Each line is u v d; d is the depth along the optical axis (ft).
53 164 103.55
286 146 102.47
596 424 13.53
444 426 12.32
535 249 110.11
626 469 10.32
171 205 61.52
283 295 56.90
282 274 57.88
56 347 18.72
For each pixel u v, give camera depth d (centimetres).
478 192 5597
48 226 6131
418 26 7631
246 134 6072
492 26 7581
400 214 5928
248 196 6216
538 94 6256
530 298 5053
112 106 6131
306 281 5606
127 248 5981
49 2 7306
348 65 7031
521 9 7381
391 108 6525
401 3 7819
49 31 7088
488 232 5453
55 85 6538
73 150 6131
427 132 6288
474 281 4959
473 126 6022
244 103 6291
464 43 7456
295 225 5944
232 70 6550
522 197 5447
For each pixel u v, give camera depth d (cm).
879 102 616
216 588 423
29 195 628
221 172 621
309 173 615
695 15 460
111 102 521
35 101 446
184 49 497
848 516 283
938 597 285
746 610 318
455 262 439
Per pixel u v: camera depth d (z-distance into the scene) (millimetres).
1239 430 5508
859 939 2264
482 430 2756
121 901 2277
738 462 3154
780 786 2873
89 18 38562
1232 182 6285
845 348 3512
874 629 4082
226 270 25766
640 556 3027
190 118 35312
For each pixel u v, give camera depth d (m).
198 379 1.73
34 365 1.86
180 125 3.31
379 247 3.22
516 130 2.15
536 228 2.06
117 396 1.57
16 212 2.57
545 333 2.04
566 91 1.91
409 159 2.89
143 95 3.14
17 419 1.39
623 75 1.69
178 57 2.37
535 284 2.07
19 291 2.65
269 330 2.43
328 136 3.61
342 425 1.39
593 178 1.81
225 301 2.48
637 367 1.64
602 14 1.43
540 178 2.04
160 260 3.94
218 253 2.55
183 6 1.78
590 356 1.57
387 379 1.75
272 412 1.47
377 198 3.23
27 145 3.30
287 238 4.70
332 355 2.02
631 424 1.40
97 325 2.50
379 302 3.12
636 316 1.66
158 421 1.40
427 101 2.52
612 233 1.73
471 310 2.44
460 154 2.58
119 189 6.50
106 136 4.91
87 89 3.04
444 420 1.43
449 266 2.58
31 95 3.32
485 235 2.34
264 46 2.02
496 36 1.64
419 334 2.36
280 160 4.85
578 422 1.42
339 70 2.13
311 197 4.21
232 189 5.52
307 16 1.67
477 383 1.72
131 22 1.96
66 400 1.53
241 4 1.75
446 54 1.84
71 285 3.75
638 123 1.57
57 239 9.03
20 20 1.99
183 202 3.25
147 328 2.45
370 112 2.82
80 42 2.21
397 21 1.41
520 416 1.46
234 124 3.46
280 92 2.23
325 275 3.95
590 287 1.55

···

Exercise brief:
Copy out the line holding "131 22 1.96" along with all lines after it through the end of the entries, exactly and only these.

Response to the task:
131 22 1.96
66 400 1.53
241 4 1.75
446 54 1.84
71 285 3.75
638 123 1.57
57 239 9.03
20 20 1.99
183 202 3.25
147 328 2.45
370 112 2.82
80 42 2.21
397 21 1.41
520 416 1.46
234 124 3.46
280 92 2.23
325 275 3.95
590 287 1.55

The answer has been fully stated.